Just when you thought you had your Health Savings Account (HSA) all figured out and under control—boom—the IRS has switched it up again.
Less than two months ago, the IRS announced a reduction to the 2018 maximum allowable HSA payroll deduction, from $6,900 to $6,850. Feedback from employers, major stakeholders, and even individual taxpayers reflected dissatisfaction. And lots of it. Many of these vocal critics had already made their maximum contribution prior to the lowered deduction limitation or had submitted their annual salary reduction elections for HSA contributions through their employer’s cafeteria plans based on the $6,900 limit. Employers were looking at increased costs to modify their existing systems to accommodate the new limits.
Subsequently, the IRS determined it is in the best interest of a “sound and efficient” tax administration to go back to the $6,900 limit for family coverage under a high deductible health plan (HDHP) for the 2018 calendar year. No impact on other contribution amounts.
What if I already received an HSA distribution?
Rev. Proc. 2018-27 provides information to taxpayers who already took a distribution in 2018 from their HSA based on the reduced maximum limit of $6,850. Employees who receive a distribution from an HSA in excess of the $6,850 limit, may treat that distribution as the result of a “mistake of fact due to reasonable cause.” The portion of a distribution (including earnings) that an individual repays to the HSA by April 15, 2019, will not be included in the individual’s gross income.
With this in mind, it is not subject to the 20% additional tax for non-medical distributions either. The repayment will not be subject to the 6% excise tax on excess contributions either. Mistaken distributions repaid to an HSA do not require reporting on Form 1099-SA or Form 8889. They do not require reporting as additional HSA contributions either.
If you do not repay an HSA distribution
However, if an individual decides not to repay such a distribution, it is not included in their gross income. Additionally, if they receive the distribution by the individual’s 2018 tax return filing due date, it is not subject to the additional 20% tax. This does not apply to contributions from an HSA that are attributable to employer contributions – if the employer does not include any portion of the contributions in the employee’s wages because the employer treats $6,900 as the annual contribution limit. In those situations, the distribution would be included in the individual’s gross income and subject to the 20% additional tax, unless it paid for qualifying medical expenses.
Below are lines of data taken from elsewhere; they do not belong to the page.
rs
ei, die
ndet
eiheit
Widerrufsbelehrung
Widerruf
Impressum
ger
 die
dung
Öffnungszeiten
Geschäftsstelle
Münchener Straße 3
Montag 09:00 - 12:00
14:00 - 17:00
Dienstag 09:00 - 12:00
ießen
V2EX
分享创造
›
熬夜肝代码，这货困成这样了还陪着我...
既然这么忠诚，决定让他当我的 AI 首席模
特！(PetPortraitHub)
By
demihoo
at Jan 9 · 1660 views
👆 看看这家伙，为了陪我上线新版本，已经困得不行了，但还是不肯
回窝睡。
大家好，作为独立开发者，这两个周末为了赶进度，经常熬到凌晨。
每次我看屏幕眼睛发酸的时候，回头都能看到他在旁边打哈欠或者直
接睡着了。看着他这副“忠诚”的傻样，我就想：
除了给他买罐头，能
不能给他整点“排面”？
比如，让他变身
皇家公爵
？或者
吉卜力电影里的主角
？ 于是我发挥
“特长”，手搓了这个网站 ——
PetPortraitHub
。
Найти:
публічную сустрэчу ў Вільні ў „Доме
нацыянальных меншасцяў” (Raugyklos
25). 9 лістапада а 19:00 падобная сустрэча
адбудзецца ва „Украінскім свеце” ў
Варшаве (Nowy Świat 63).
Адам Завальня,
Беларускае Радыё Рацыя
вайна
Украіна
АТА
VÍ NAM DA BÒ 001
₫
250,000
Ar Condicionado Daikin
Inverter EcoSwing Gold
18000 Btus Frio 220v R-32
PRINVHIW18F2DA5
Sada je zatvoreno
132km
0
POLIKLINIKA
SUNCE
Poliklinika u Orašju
To put it simply, if the employee withdraws the $50 and does not return it to the HSA, it’s not includible in income or subject to the 20% additional tax unless the $50 is reported as an employer contribution on the employee’s W-2 (in box 12, code W). In which case, it would be includible in their gross income and subject to the 20% additional tax.
If you, as an employer, informed your employees of the previously adjusted amount, you need to do that again. And if you adjusted withholding amounts, you need to do that again as well.